# LESETEXT:
-=-=-=-=-
Was gäbe ich für ein (realistisches) Spiel das mal Opel Modelle anbietet. Damit stehe ich aber wohl exklusiv da.  Ich will auch mal "normale" Autos fahren und nicht nur "Premiummarken".

Renault gibt es wenigstens manchmal, VW ist langweilig, Ford Focus und Fiesta wären doch auch mal was.


----------



## e4syyy (19. Juli 2012)

Welche Garantie hat man, dass das Spiel überhaupt fertig wird? Und werden Lenkräder unterstützt?


----------



## Ich 15 (19. Juli 2012)

Dorni schrieb:


> Ich meine Mal gelesen zu haben das Porsche eine Exklusivlizenz an EA gegeben hat. Inwiefern das noch korrekt ist weiß ich nicht, aber mir fällt kein Spiel ein das nicht von EA war un in dem man Porsche fahren konnte in letzter Zeit.


 
Ja es gab einen Deal mit EA, dieser ist aber vor kurzem ausgelaufen. Es wird geben/gibt ein Porsche DLC für Forza4


----------



## Seabound (19. Juli 2012)

e4syyy schrieb:
			
		

> Welche Garantie hat man, dass das Spiel überhaupt fertig wird? Und werden Lenkräder unterstützt?



Keine, aber es ist stark anzunehmen ;o)

Und ja, Lenkräder werden auch jetzt schon, im Pre-Alpha Stadium,  unterstützt.


----------



## Mindfuck (19. Juli 2012)

Schade hätte gerne einen 2003er M3 CSL dabei...Für die Nordschleife wär der perfekt..


----------



## TurboMichel (19. Juli 2012)

Wie funktioniert das genau??? Anmelden und dann zahlen?? Kann man das jetzt schon spielen? brauch hier mal paar infos bitte
Grüße


----------



## FabulousBK81 (19. Juli 2012)

Ja einfach im WMD Forum anmelden und dann kannst du unter Purchase dein Paket auswählen welches
du gerne kaufen möchtest.
Spielen kannst du das Game nur sofern dein Pc immer am Net hängt da ein Online zwang herrscht und
die Inhalte sind auch Paket abhängig


----------



## gramallama (19. Juli 2012)

Noch bin ich "Junior", weil ich das Spiel halt erstmal testen wollte. Eventuell mach ich auch ein Upgrade auf den Full Member, damit ich das Spiel zu Release bekomme


----------



## Shinchyko (19. Juli 2012)

PrincePaul schrieb:


> Ihr habt aber schon gesehen das die erst die Lizenzen haben und noch kein Auto im Spiel
> 
> Die müssen erst noch "gebaut" werden


 
Jep und soweit ich weiß ist der Hauptverantwortliche Auto-Design-Artist atm mim Mitsubishi Lancer Evolution X beschäftigt xD^^


----------



## Research (19. Juli 2012)

Wenn die jetzt noch Volkswagen mit ins Boot holen...


----------



## PrincePaul (19. Juli 2012)
-=-=-=-=-
# AUFGABE 1:
Entscheide, ob die folgenden Aussagen mit dem Lesetext übereinstimmen, und belege jede Antwort mit den entscheidenden Worten des Lesetextes. (a) Lenkräder werden schon im Pre-Alpha-Stadium unterstützt. (b) Der Deal zwischen Porsche und EA gilt weiterhin. (c) Das Spiel lässt sich auch ohne ständige Internetverbindung spielen.

# VERFÜGBARE DATEN:
-=-=-=-=-
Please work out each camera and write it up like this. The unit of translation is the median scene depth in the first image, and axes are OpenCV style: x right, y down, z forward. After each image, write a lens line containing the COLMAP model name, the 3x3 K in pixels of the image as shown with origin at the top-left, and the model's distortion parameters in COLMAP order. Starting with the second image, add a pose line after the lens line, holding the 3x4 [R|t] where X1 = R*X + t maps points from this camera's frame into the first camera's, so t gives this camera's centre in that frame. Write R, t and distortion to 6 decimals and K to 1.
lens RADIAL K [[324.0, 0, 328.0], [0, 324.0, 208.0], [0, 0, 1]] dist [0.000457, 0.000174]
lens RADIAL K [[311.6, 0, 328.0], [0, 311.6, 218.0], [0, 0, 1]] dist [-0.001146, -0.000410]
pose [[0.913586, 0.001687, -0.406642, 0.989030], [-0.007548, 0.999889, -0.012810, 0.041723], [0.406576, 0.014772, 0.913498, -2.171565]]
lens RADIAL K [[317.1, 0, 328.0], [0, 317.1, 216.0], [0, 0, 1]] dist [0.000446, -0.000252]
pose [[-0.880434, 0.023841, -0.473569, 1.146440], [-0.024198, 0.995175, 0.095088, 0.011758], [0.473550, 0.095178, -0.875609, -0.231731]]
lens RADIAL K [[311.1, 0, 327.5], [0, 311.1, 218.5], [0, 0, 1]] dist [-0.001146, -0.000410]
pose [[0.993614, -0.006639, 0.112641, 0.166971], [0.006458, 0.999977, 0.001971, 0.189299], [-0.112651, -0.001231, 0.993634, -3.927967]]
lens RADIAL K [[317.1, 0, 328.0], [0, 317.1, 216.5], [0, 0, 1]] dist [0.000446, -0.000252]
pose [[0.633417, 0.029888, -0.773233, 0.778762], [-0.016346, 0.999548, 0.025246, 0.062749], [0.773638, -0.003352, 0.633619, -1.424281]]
-=-=-=-=-
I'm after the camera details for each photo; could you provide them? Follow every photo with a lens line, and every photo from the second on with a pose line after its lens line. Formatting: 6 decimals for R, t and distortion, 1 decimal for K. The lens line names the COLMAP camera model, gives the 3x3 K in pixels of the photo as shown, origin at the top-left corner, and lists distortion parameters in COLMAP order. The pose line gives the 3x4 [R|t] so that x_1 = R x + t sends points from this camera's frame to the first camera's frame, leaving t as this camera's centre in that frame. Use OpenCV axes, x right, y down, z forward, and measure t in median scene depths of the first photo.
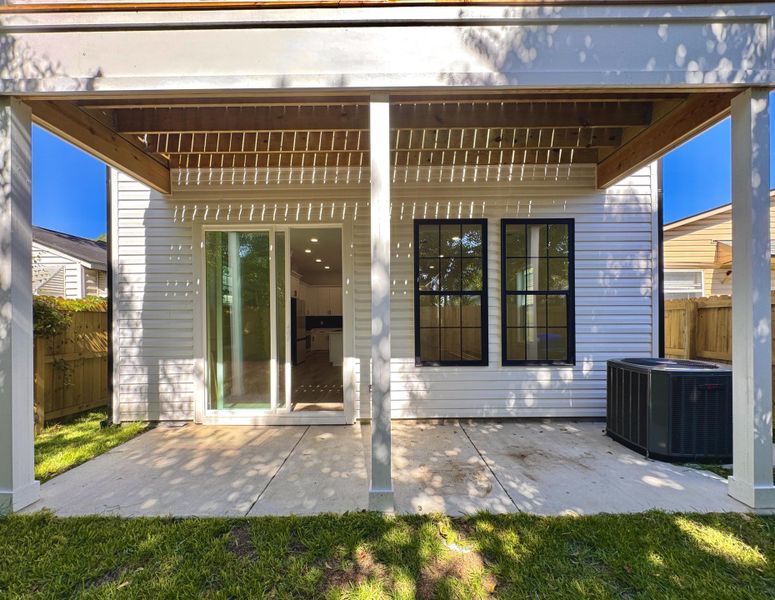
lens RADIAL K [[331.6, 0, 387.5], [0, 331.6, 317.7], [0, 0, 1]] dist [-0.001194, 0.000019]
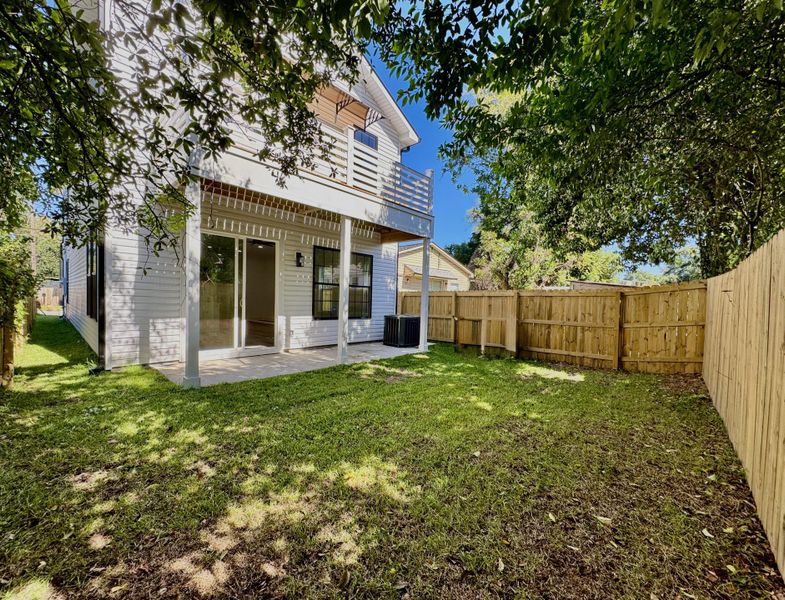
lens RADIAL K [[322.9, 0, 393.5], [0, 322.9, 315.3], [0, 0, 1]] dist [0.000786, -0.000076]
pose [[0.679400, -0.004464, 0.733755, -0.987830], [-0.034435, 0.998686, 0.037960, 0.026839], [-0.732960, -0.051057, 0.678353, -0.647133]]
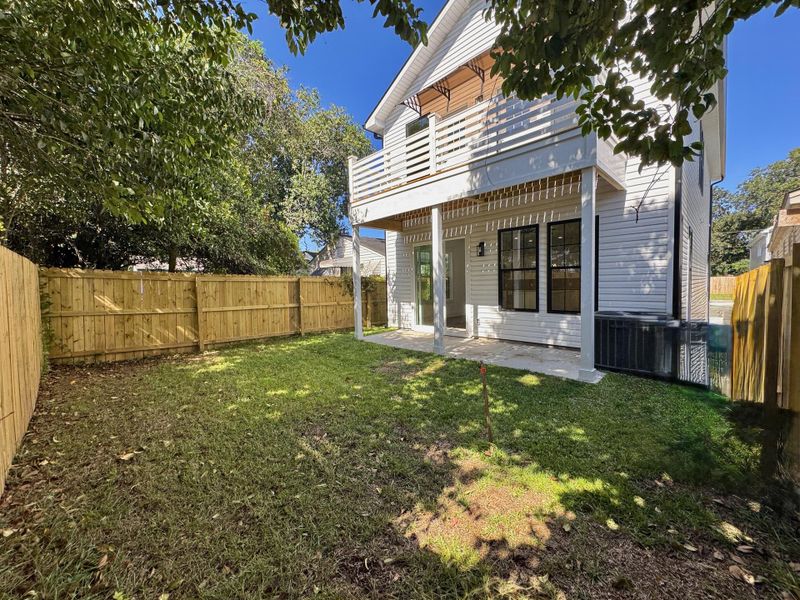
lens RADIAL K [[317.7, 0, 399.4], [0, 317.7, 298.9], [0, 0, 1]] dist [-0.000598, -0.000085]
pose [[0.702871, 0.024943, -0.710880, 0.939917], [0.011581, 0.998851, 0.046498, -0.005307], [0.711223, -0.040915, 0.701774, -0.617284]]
-=-=-=-=-
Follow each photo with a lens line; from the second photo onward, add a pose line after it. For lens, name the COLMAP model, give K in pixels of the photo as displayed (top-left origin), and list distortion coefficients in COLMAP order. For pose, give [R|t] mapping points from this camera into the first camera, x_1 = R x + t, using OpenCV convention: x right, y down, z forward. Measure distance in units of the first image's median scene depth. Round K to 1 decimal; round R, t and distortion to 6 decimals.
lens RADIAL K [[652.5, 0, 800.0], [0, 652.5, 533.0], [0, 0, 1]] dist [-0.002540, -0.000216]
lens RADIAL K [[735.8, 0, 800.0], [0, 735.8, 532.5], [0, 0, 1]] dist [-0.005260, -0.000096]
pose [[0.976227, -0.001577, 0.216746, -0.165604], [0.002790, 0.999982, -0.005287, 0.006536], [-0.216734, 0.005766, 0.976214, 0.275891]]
-=-=-=-=-
# AUFGABE 2:
Gib die Anzahl der Zeilen in den Einträgen an, die die Zeichenfolge „into“ enthalten, wobei Groß- und Kleinschreibung zählt. Nenne nur die Zahl.

# LÖSUNGSWEG 1:
(a) Ja: „Und ja, Lenkräder werden auch jetzt schon, im Pre-Alpha Stadium,  unterstützt.“
(b) Nein: „Ja es gab einen Deal mit EA, dieser ist aber vor kurzem ausgelaufen.“
(c) Nein: „Spielen kannst du das Game nur sofern dein Pc immer am Net hängt da ein Online zwang herrscht“

# LÖSUNGSWEG 2:
2